Provided passage section start

It makes me curious if customization and personalization is getting more attention in scientific literature in the near future. But if Frank Piller is starting to mention it, I’m sure it will.
June 20, 2006
Frank Piller, a mass customization guru, addresses mass confusion on his blog, and how how to cope with it. Mass confusion, or complexity or noise is one of the main subjects of this research.
Mass confusion is a result of customer co-design, which is the genus of mass customization according to Piller. Mass confusion has two major reasons:
- Burden of choice: One limit of mass customization is that excess variety may result in an external complexity. Users might be overwhelmed by the number of options.
- Matching needs with product specifications. In addition, customers often simply lack the knowledge and skills to transfer their personal needs and desires into a concrete product specification. A pair of sport shoes becomes a rather complex product if one has to decide explicitly between different widths, cushioning options for the insole, patterns for the outsole, and color options.
Piller argues that the premier task of the design of co-design toolkits (configurators) is to prevent mass confusion. A premier measure for this is a starting solution so that customers do not have to start from the scratch. In a good mass customization system, there will be a pre-configuration which represents already a full configuration and which customers can modify according to their wishes.
That means knowledge about consumer preferences is needed for first-time consumers and for returning consumers. For first-time customers, the provision of a good starting solution is a more challenging task.
This task can be simplified by using a virtual identity. Higgins is an open-source 'user-centric' identity management. Higgins breaks a person's identity into pieces, allowing users to dictate who can access parts of their identity information, within applicable privacy guidelines and laws. Organizations using applications built with Higgins open source tools can share specific identity information, such as their telephone number or buying preferences, according to rules set by the individual.
If Higgins is successful and adopted by mass customizers, this will mean a large boost for mass customization according to Piller. New research has clearly shown that mass confusion and the burden of choice are major obstacles of mass customization – preventing consumers to adapt this strategy.
June 5, 2006
My research is not about communities, but communities arise constantly on the Internet. Also for digital customizable products such as music, for example Last.fm. These communities are mostly based on similarities and, in the case of Last.fm, at the same time about discovering new music also based on similarities. Now there are some critics on this, because these similarities are killing these communities.

Provided passage section end

◆ Work instruction
From the blog entries on mass customization:
1. What two major reasons for mass confusion are listed?
2. What kind of system is Higgins described as?
3. Which music service is given as an example of a community around digital customizable products?

Source data section start

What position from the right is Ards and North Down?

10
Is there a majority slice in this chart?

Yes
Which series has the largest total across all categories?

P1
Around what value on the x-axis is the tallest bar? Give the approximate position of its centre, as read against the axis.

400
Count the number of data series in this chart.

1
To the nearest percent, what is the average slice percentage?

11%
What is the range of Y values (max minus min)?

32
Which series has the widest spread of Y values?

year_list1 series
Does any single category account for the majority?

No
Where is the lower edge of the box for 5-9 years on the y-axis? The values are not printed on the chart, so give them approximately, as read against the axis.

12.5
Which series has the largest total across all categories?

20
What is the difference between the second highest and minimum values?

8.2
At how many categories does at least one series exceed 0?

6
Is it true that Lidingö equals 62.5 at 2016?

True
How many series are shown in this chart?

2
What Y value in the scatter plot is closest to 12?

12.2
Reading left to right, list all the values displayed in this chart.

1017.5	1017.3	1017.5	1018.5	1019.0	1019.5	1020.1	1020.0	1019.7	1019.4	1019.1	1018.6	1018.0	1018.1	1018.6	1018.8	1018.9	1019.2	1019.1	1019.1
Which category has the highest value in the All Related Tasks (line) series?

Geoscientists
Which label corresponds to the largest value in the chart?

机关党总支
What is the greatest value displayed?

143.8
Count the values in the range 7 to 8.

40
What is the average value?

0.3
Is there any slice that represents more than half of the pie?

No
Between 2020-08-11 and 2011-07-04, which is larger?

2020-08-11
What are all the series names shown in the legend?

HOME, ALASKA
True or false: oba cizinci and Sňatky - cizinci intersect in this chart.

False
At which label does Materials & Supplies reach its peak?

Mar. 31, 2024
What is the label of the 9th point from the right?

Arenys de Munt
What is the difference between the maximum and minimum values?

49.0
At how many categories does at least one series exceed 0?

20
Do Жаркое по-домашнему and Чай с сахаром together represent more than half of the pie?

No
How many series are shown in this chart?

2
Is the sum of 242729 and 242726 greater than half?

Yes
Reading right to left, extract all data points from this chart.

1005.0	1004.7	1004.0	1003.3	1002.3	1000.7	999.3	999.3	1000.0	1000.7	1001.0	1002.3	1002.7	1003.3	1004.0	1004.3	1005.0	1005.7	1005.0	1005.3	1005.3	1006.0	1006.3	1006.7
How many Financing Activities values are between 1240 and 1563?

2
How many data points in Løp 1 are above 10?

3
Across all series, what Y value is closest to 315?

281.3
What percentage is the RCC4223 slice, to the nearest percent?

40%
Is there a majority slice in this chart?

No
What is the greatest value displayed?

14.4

Source data section end

◆ Problem solution
1. Burden of choice, and matching needs with product specifications.
2. An open-source "user-centric" identity management system.
3. Last.fm.